Work performed on a system is, by definition ^[1], an energy transfer to the system that is due to a change to external or mechanical parameters of the system, such as the volume, magnetization, center of mass in a gravitational field.

For a closed system (with no external transfer of matter), heat is defined as energy transferred to the system in any way other than as work. Heat transfer is an irreversible process, which leads to the systems coming closer to mutual thermodynamic equilibrium. In the case of systems close to thermodynamic equilibrium where temperature can be defined, some heat transfer can be related to temperature difference between systems. Heat transfer can also arise by friction and by viscosity. For an open system, far from thermodynamic equilibrium, where temperature cannot be defined, there the distinction between heat and work may not be feasible.

Human notions such as hot and cold are relative terms and are generally used to compare one system’s temperature to another or its surroundings.

Heat may flow across the boundary of the system and thus change its internal energy.

Definitions

Scottish physicist James Clerk Maxwell, in his 1871 classic Theory of Heat, was one of the first to enunciate a modern definition of heat. Maxwell outlined four stipulations for the definition of heat:

It is something which may be transferred from one body to another, according to the second law of thermodynamics.
It is a measurable quantity, and thus treated mathematically.
It cannot be treated as a substance, because it may be transformed into something that is not a substance, e.g., mechanical work.
Heat is one of the forms of energy.

Several modern definitions of heat are as follows:

The energy transferred from a high-temperature system to a lower-temperature system is called heat.^[14]

Any spontaneous flow of energy from one system to another caused by a difference in temperature between the systems is called heat.^[15]

In a thermodynamic sense, heat is never regarded as being stored within a system. Like work, it exists only as energy in transit from one system to another or between a system and its surroundings. When energy in the form of heat is added to a system, it is stored as kinetic and potential energy of the atoms and molecules in the system.^[16]

Notation and units

As a form of energy heat has the unit joule (J) in the International System of Units (SI).
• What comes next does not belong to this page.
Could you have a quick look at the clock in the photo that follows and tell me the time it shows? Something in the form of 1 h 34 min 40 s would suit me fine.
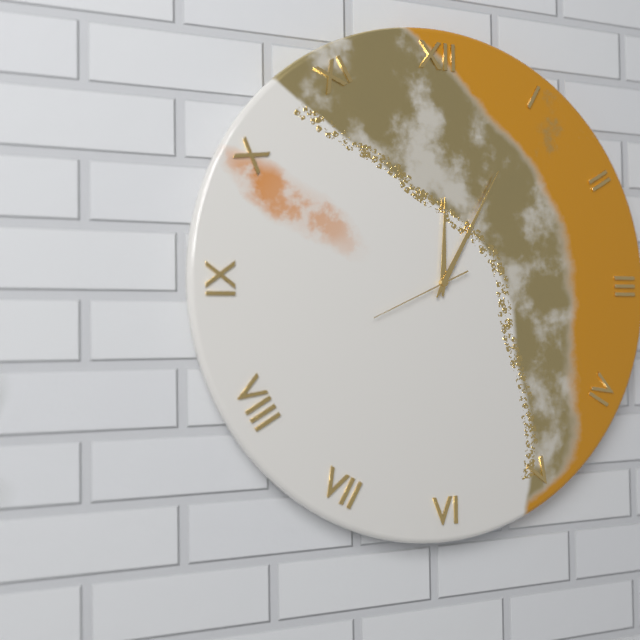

However, in many applied fields in engineering the British Thermal Unit (BTU) and the calorie are often used. The standard unit for the rate of heat transferred is the watt (W), defined as joules per second.

The total amount of energy transferred as heat is conventionally written as Q for algebraic purposes. Heat released by a system into its surroundings is by convention a negative quantity (Q < 0); when a system absorbs heat from its surroundings, it is positive (Q > 0). Heat transfer rate, or heat flow per unit time, is denoted by

$\dot{Q} = {dQ\over dt} \,\!$ .

Heat flux is defined as rate of heat transfer per unit cross-sectional area, resulting in the unit watts per square metre.

Semantics

There is some diversity of usage of the word heat, even in technical scientific writings.^[5] In current scientific usage, the language surrounding the term can be conflicting and even misleading. One study showed that several popular textbooks used language that implied several meanings of the term, that heat is the process of transferring energy, that it is the transferred energy (i.e., as if it were a substance), and that is an entity contained within a system, among other similar descriptions. The study determined it was not uncommon for a combination of these representations to appear within the same text.^[6] They found the predominant use among physicists to be as if it were a substance.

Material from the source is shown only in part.